Complainte, variante de « il était un petit navire »
C’est un joli petit navire;
dessus la mer s’en est allé;
tant il a couru vent arrière
avec honnettes et perroquets.
Tout au plus près et tout grand largue,
que le calme l’a genopé.
Nous étions trois cents lieues au large
quand les vivres nous ont manqué.
Au bout de cinq a’ six semaines
restés sans boire et sans manger
fallut tirer la courte-paille
savoir lequel serait mangé.
Le Capitaine tient les pailles
la plus courte lui a resté.
Le Capitaine a bon courage,
pourtant ne se tient de pleurer.
Mon second, prenez le navire,
à Bordeaux le ramènerez.
Le mousse entend le Capitaine,
sitôt il se met à pleurer.
« Que diriez-vous, mon Capitaine,
Si je vous tirais du danger?
Hélas, mousse, mon pauvre mousse
que pourrais-tu pour me sauver?
Je n’ai ni parent ni parente,
ni amoureuse à me pleurer;
mon berceau fut dans la grand’hune,
ma nourrice fut un gabier.
Laissez-moi monter dans la hune;
pour vous, le sort je subirai.
En s’écriant: O Vierge mère,
sera donc moi qui serai mangé?
Le mousse monte dans la hune,
ouvre l’oeil de tous les côtés ;
Je vois la brise qui se lève,
la mer sur les brisants briser.
Mes amis, ayez patience ;
un peu plus haut je veux monter.
Il s’est dressé sur la grand’vergue,
vers le Ponant a regardé.
Ah! dis-moi, mousse, petit mousse,
ne vois-tu rien de ce côté?
Hélas!
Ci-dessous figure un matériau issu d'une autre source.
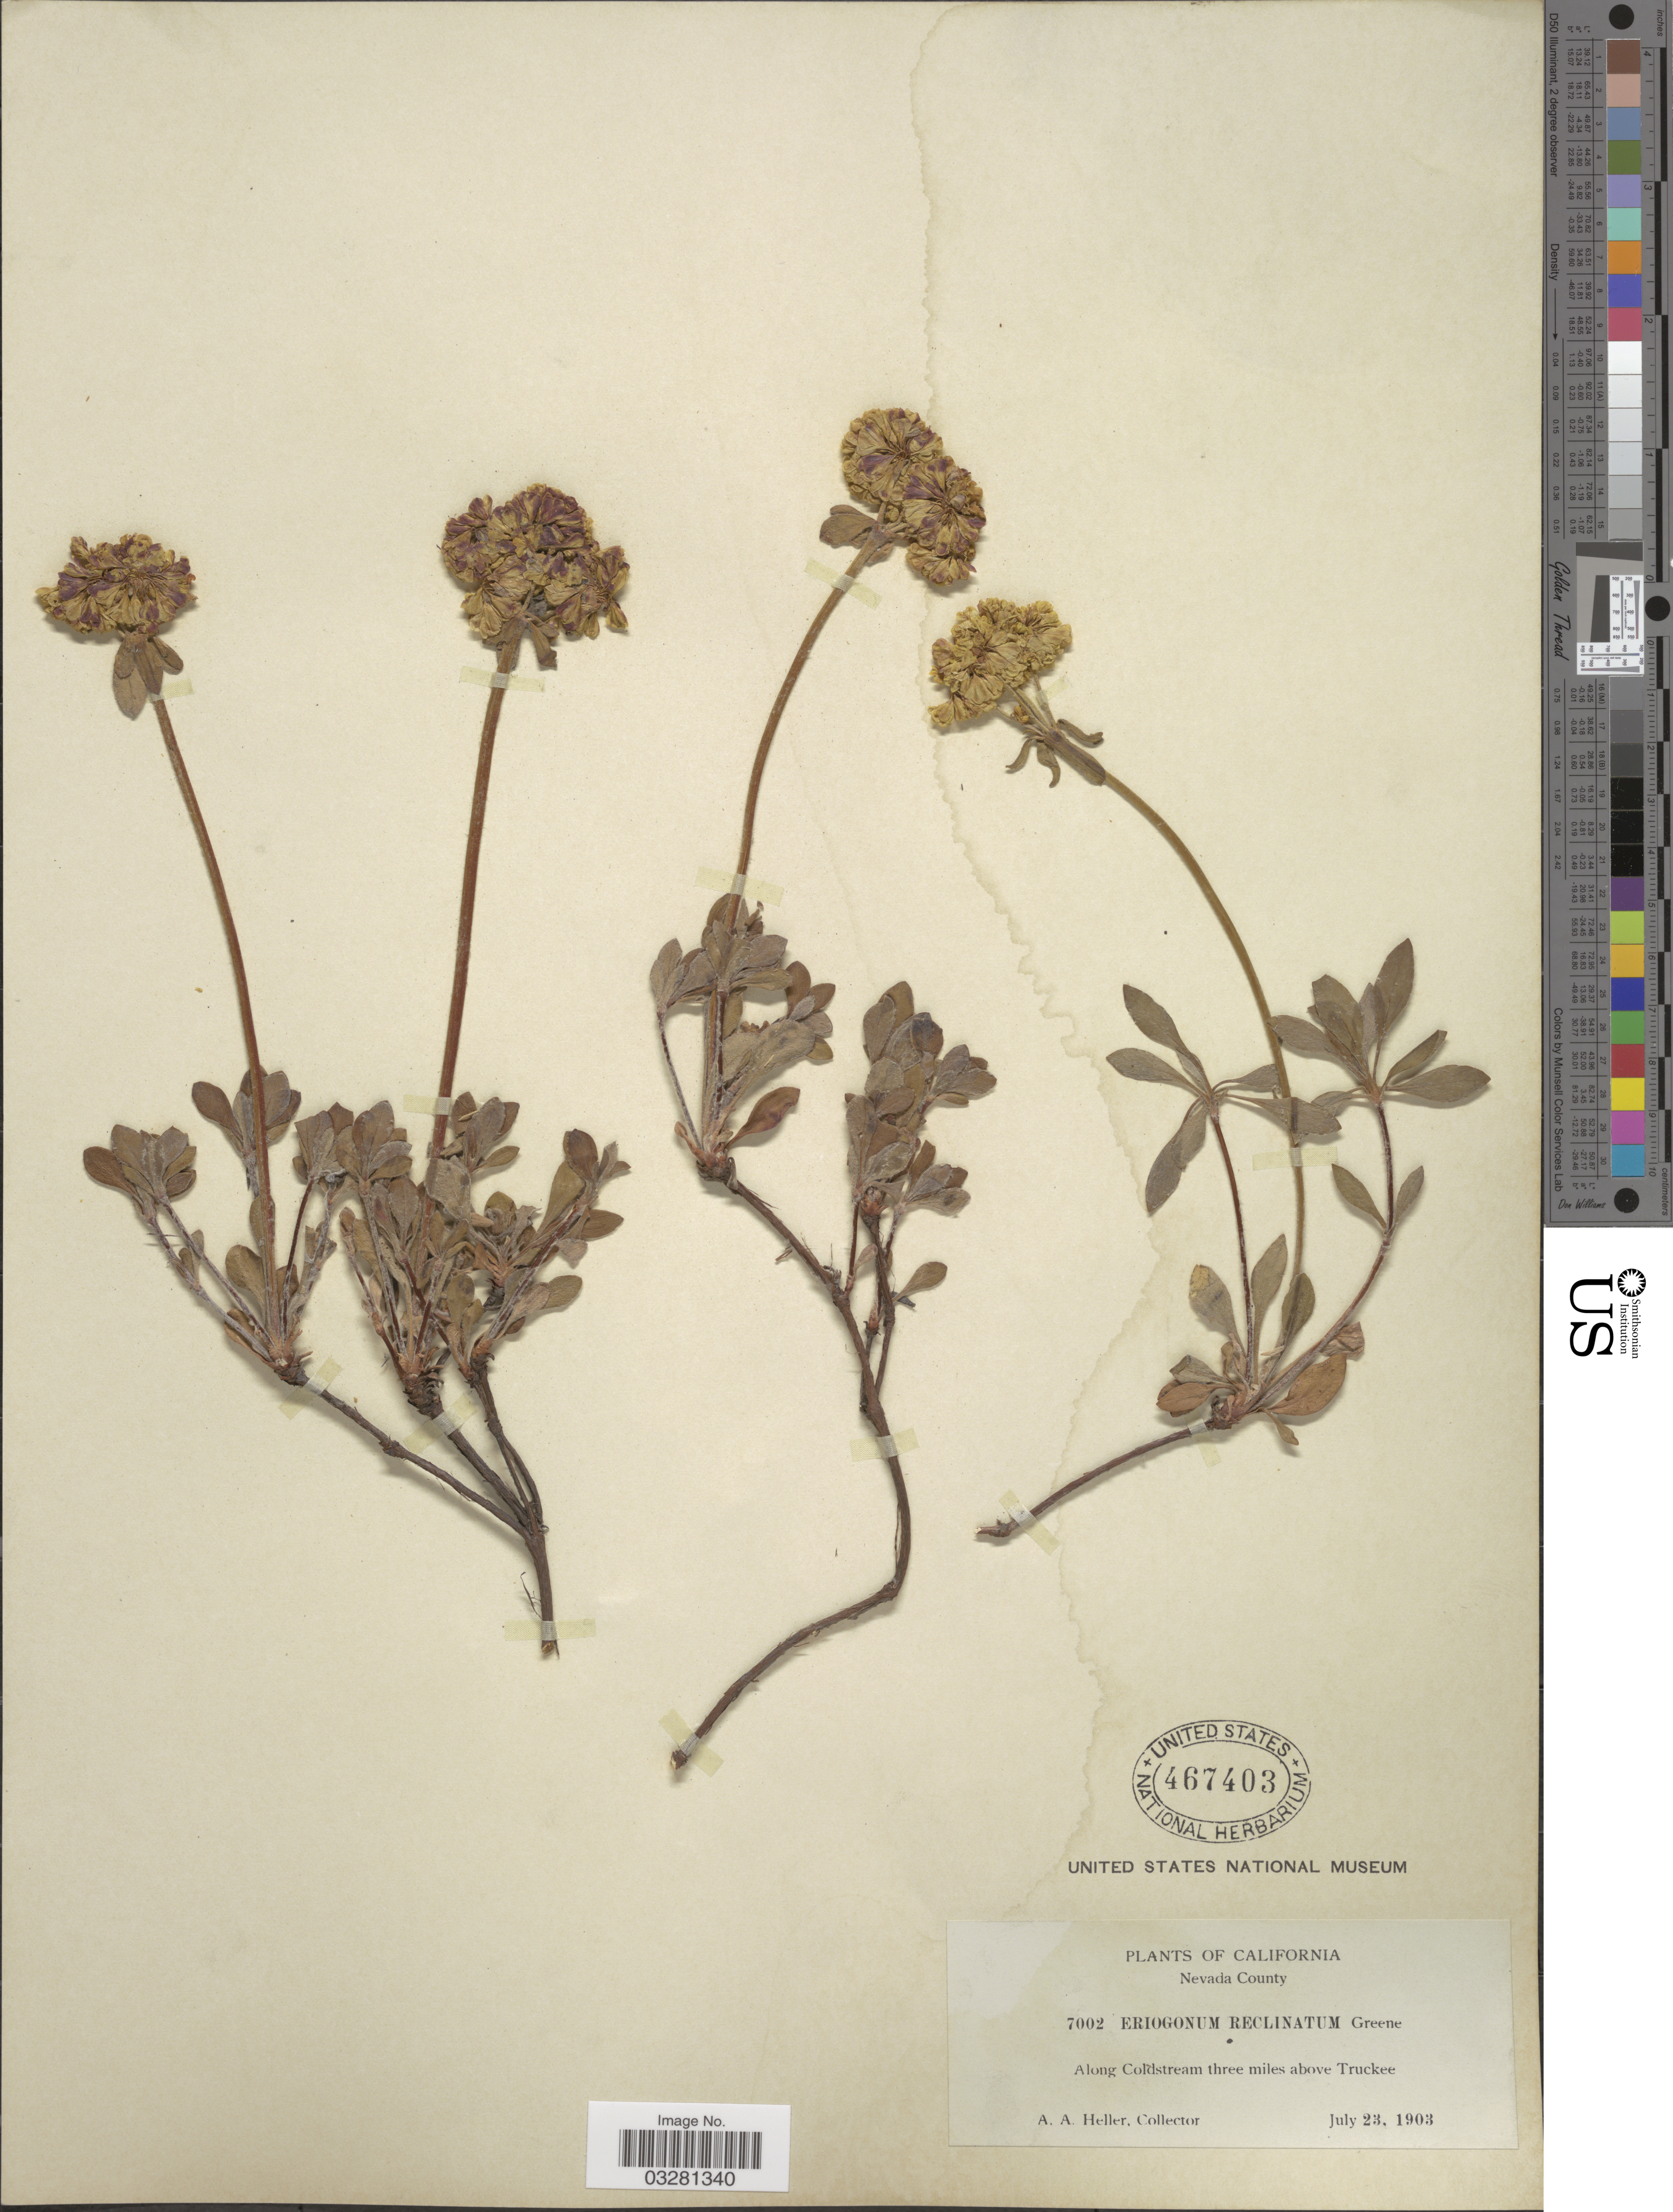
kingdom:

Hélas ! mon Capitaine
je vois la lame déferler.
Il est monté jusqu’aux croisettes,
vers le Levant a regardé.
Ah! dis-moi, mousse, petit mousse,
Ne vois-tu rien de ce côté?
Je vois venir trois alouettes
et derrière elles l’épervier
je vois là loin la mer qui brise,
je vois la pointe d’un clocher.
Terre ! Je vois la grande grève,
la girouette du clocher.
Je vois la flèche de l’église,
et les cloches qu’on fait danser.
Je vois la tour de Babylone,
Barbarie de l’autre côté.
Je vois les moutons dans la plaine;
et la bergère à les garder.
J’y ai sauvé mon capitaine
sans moi il aurait été mangé,
j’ai eu sa fille en mariage
et le vaisseau de dessous nos pieds ».